Page extract:
-*-*-
- 3 years ago
- Wedding: February 2013
I enjoy the feminism threads on the Bee. Although they can get heated (I am guilty of participating in this) there is so much to be learned. However the debate can only go so far when it’s just us vs. us.
I had a rare adult conversation with DH (I’m actually getting tired of referring to him as DH so we’ll call him C from now on) last night. A little background: we have a nephew and C has been like a father to him since birth because his biological dad lives out of state and doesn’t visit often. When C still lived at home our nephew never left his side. It was actually pretty annoying at times, but I digress. C wanted to have the same kind of great relationship with him as he did with his own dad. Playing sports, watching scary movies, and other various “guy things”. C grew up as the stereotypical good ‘ol American boy. Adventurous with the scars to show it. When he fell off his bike and got hurt he’d shake it off and get right back on again. He was a multi skilled athlete, and played basketball, football, soccer, and last but not least tournament baseball, which allowed him to travel all over the country and play against other talented boys his age. His baseball skills landed him a scholarship to an all-boys Catholic high school which was and still is famous for their sports program.
Fast forward to when our nephew (we’ll call him D) starts going to school and the environment changes. At this point C and I are living together on our own and we only see him maybe 2 or 3 times a week. School is not the same as when we were kids. D has never heard of dodgeball because it’s outlawed in our state for being too violent and singling others out and hurting their self esteem <extreme eye rolling>. There are girls on his T-ball and soccer teams. He is required to wear more protective equipment than an astronaut. He and the other boys in his class listen to the same bubblegum pop music as the girls, and aren’t teased for it. And when he gets hurt (not life threatening of course) he feels totally comfortable with crying.
Why is any of this relevant to feminism? It’s because the ideals of feminism (equality between the sexes) and gender neutrality hate the phrase “take it like a man!”
Oh, such a dirty and offensive phrase that is. It’s 2013. Men have no obligation to be strong, to be brave, to be the protector. Their biological tendency to be physically bigger and stronger than females need not be taken into consideration. Women can just as easily be lumberjacks and football players. After all, we’re equal.
Anyway, C is concerned that society is encouraging boys like D to become feminized. What would once have earned him a slap upside the head from his own father, is now being instilled into D by society. To be openly emotional and vulnerable. He perceives that this generation of boys is being “wussified” (actually he used a P instead of a W but I don’t like that word). He can’t relate to him the way he would have liked and I think deep down inside he’s a little disappointed and even embarrassed.
Before I go on I have to point out that C is not even remotely a chauvinist. He respects everyone equally. When he has a question about something the first person he goes to for advice is my mother, because she knows everything about everything! His mother has always been the bread winner of the family. He believes very strongly in equal rights and pay for women.
He also believes that as “Girl Power” rises, men are devalued. They have nothing better to live up to and are useless in today’s world.
-*-*-
Supplied information:

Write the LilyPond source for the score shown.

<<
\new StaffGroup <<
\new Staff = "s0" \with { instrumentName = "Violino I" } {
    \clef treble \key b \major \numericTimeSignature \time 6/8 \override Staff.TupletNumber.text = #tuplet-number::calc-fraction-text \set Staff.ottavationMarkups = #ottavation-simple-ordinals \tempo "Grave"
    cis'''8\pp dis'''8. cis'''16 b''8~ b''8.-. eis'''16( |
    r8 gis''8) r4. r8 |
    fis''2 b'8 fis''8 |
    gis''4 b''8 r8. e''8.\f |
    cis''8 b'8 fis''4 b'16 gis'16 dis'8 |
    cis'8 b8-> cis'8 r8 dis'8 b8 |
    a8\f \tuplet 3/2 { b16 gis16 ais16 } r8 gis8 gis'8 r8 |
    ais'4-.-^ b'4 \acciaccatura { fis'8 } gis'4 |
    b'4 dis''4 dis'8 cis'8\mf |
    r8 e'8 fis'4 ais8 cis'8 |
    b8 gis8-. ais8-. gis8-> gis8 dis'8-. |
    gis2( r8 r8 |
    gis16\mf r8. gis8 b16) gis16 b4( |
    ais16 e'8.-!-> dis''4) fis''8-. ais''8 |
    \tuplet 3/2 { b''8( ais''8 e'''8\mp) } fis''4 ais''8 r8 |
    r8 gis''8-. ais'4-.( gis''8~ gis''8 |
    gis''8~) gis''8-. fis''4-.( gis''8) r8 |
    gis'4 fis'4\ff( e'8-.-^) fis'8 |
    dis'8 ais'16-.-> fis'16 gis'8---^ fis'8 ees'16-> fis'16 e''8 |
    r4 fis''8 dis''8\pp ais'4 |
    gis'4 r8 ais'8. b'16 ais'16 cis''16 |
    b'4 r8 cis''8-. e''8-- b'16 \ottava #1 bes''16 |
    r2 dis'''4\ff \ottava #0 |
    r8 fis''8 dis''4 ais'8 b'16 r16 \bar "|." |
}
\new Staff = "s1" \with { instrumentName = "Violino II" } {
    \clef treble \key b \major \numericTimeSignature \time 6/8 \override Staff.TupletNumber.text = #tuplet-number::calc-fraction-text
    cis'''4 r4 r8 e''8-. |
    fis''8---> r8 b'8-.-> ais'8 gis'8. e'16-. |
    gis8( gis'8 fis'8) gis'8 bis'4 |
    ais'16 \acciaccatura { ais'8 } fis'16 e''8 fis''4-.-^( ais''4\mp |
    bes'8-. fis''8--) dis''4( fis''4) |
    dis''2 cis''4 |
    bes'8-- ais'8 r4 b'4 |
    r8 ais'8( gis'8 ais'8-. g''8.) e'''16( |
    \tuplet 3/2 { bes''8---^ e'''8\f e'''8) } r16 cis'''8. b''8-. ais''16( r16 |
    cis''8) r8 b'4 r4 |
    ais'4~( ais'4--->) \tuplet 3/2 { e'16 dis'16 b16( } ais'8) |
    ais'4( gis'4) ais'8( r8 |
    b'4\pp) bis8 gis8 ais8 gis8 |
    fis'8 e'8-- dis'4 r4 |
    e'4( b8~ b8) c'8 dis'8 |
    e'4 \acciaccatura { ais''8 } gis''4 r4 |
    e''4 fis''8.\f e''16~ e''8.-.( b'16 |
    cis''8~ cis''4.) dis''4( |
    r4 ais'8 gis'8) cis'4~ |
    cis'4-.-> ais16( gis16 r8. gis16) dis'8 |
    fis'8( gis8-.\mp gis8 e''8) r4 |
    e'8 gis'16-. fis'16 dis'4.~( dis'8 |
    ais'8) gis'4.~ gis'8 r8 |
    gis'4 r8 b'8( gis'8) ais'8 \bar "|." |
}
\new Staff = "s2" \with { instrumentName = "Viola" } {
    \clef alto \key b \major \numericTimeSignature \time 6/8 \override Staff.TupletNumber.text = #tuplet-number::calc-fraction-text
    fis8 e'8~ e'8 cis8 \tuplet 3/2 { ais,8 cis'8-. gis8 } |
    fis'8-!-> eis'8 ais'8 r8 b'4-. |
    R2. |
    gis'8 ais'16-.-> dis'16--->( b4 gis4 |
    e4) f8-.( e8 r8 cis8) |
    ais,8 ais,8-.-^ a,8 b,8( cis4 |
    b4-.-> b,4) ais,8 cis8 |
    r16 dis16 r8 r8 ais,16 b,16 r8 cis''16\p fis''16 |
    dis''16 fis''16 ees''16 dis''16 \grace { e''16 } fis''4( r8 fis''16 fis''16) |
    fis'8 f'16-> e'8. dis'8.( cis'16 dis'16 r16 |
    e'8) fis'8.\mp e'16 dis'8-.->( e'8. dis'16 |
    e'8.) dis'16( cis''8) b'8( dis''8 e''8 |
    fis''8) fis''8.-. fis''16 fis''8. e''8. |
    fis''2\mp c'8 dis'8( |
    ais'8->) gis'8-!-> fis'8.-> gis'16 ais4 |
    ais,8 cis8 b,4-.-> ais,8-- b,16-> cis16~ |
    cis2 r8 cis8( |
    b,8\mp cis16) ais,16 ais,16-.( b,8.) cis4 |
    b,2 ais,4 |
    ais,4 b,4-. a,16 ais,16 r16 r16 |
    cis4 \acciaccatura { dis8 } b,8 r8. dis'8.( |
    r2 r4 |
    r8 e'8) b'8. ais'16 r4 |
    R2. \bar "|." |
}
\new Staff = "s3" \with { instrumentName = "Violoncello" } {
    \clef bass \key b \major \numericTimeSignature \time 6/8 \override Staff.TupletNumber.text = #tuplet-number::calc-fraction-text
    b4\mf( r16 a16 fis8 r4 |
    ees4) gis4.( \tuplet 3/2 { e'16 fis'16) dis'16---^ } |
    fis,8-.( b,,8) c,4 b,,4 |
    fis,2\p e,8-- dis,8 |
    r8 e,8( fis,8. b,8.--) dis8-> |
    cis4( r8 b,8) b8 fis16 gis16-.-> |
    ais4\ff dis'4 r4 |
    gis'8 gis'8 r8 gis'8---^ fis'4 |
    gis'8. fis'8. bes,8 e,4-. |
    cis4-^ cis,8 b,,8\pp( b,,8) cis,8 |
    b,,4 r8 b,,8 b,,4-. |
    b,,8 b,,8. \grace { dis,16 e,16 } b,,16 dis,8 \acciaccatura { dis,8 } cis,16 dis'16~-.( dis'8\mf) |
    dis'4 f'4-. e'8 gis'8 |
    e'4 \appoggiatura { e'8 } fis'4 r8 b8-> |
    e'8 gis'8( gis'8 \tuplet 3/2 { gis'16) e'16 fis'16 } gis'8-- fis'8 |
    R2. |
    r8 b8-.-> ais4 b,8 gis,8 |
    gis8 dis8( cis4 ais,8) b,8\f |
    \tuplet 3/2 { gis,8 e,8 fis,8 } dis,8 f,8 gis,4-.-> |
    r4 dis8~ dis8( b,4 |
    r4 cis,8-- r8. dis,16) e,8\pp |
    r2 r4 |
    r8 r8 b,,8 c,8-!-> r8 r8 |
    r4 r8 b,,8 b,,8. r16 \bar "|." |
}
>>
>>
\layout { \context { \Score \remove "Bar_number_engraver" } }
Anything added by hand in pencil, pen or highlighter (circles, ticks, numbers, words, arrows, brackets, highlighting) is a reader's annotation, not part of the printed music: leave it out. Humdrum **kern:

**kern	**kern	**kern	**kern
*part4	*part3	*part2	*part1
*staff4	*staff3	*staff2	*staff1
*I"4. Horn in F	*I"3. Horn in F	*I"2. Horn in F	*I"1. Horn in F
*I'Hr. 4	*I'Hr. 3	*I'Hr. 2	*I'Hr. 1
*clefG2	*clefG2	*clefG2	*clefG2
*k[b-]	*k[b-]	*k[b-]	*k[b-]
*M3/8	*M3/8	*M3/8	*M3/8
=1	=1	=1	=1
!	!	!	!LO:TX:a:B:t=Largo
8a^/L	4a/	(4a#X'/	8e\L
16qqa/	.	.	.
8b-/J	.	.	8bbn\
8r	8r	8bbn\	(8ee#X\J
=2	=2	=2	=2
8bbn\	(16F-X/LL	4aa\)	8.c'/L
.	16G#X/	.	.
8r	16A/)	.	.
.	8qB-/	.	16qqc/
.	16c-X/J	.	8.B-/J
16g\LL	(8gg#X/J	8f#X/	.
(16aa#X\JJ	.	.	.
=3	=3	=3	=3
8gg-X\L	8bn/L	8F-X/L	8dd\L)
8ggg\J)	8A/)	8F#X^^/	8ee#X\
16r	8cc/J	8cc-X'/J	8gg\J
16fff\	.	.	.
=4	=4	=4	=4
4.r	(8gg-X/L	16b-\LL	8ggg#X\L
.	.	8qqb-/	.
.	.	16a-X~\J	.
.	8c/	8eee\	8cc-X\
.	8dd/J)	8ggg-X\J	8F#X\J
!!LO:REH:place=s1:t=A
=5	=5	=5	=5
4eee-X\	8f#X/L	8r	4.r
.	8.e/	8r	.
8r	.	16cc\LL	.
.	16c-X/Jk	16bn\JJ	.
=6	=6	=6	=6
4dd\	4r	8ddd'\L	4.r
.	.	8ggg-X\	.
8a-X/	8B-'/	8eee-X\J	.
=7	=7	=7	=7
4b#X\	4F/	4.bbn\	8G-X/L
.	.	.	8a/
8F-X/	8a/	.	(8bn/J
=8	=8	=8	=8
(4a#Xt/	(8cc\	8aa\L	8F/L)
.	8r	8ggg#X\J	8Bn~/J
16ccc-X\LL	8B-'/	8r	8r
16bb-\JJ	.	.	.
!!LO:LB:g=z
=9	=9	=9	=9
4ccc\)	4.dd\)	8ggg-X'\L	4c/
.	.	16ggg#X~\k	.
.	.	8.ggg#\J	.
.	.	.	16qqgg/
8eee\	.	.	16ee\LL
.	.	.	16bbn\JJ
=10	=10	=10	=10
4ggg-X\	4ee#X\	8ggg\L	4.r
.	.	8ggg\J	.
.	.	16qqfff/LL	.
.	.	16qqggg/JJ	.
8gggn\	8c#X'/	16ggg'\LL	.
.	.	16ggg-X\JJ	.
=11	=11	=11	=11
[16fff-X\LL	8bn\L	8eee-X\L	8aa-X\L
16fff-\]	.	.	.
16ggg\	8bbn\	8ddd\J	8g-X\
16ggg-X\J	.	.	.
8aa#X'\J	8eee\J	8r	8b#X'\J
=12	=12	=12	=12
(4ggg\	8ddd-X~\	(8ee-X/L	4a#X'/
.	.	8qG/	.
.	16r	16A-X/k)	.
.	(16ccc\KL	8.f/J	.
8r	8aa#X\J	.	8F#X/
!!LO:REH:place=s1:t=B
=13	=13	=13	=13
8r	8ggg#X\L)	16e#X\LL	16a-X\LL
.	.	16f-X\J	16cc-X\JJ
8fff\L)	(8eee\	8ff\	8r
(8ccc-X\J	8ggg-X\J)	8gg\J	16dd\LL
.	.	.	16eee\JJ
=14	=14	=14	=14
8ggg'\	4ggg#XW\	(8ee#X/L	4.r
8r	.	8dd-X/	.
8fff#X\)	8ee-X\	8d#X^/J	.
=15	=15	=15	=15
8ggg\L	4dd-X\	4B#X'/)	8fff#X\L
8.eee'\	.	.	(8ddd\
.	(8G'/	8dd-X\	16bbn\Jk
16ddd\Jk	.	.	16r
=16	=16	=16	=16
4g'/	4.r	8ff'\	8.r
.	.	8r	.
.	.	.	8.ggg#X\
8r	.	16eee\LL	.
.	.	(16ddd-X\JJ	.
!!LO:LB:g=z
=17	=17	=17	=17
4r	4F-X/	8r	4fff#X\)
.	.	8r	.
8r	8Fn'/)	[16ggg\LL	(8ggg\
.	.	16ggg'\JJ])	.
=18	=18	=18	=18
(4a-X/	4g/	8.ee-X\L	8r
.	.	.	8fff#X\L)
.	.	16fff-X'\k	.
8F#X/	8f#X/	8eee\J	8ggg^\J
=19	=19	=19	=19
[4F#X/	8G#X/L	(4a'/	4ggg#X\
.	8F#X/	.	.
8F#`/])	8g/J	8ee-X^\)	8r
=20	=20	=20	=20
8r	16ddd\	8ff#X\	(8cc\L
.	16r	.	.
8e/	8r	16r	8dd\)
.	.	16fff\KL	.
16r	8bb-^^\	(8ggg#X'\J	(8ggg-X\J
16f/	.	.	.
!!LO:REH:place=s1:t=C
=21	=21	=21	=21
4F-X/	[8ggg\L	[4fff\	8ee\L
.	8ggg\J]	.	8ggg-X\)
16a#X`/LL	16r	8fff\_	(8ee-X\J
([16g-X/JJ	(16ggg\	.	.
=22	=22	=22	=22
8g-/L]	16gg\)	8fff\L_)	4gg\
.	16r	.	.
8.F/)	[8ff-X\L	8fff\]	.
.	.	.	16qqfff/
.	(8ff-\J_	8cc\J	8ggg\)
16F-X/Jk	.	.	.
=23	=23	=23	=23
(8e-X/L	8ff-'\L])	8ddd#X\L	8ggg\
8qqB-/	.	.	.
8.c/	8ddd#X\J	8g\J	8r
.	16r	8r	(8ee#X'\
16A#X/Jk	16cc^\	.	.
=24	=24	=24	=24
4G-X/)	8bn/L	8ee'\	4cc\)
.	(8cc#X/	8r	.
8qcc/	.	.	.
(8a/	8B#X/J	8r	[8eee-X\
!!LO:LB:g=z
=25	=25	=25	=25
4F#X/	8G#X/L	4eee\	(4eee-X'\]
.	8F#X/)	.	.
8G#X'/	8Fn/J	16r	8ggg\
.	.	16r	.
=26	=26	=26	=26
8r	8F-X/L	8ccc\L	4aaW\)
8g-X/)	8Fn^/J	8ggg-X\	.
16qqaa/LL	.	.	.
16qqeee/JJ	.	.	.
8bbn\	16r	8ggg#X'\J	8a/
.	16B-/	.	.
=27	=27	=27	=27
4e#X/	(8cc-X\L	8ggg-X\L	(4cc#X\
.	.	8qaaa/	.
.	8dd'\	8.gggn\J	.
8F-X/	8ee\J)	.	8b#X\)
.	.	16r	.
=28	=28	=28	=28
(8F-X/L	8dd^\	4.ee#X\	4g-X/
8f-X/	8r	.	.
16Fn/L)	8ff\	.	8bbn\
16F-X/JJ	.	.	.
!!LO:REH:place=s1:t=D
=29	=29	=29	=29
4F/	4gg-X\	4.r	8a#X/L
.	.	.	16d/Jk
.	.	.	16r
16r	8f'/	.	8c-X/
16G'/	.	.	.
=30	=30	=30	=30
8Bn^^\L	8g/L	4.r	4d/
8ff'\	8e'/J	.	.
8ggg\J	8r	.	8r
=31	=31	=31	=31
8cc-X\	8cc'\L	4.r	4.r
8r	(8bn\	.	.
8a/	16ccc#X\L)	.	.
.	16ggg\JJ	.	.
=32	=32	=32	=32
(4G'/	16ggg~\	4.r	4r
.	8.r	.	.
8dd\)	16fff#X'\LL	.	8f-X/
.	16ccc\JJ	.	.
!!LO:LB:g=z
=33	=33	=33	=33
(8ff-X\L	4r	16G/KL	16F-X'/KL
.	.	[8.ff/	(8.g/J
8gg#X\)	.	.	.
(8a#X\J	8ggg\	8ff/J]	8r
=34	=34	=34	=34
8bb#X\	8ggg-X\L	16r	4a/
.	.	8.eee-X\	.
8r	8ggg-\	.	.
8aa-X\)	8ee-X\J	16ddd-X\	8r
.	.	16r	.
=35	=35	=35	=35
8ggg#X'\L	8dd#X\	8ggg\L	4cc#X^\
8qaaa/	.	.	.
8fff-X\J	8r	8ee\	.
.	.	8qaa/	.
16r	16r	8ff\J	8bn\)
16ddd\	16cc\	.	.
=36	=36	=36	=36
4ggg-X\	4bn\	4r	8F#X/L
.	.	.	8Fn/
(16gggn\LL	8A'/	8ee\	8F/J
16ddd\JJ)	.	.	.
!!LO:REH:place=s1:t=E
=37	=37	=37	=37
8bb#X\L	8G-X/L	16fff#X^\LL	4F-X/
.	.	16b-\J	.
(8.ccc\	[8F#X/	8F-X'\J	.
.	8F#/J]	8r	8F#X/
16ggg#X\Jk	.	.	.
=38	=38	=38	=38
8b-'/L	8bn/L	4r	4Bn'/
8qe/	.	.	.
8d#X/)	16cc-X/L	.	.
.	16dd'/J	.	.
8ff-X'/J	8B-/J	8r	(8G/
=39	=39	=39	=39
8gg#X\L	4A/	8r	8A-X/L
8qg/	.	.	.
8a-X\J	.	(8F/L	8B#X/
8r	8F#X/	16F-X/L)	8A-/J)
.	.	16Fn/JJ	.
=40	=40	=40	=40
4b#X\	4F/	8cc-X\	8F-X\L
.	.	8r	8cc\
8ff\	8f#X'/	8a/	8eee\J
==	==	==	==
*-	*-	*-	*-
-*-*-
What is expected:
Answer these about the post on feminism:
(a) What reasons does the post give for dodgeball being outlawed in the writer's state?
(b) Whom does C go to first for advice when he has a question?
(c) What did C's baseball skills earn him?
The data are separate from the post.

Exercise solution:
(a) It is considered too violent and is said to single others out and hurt their self-esteem.
(b) The writer's mother.
(c) A scholarship to an all-boys Catholic high school.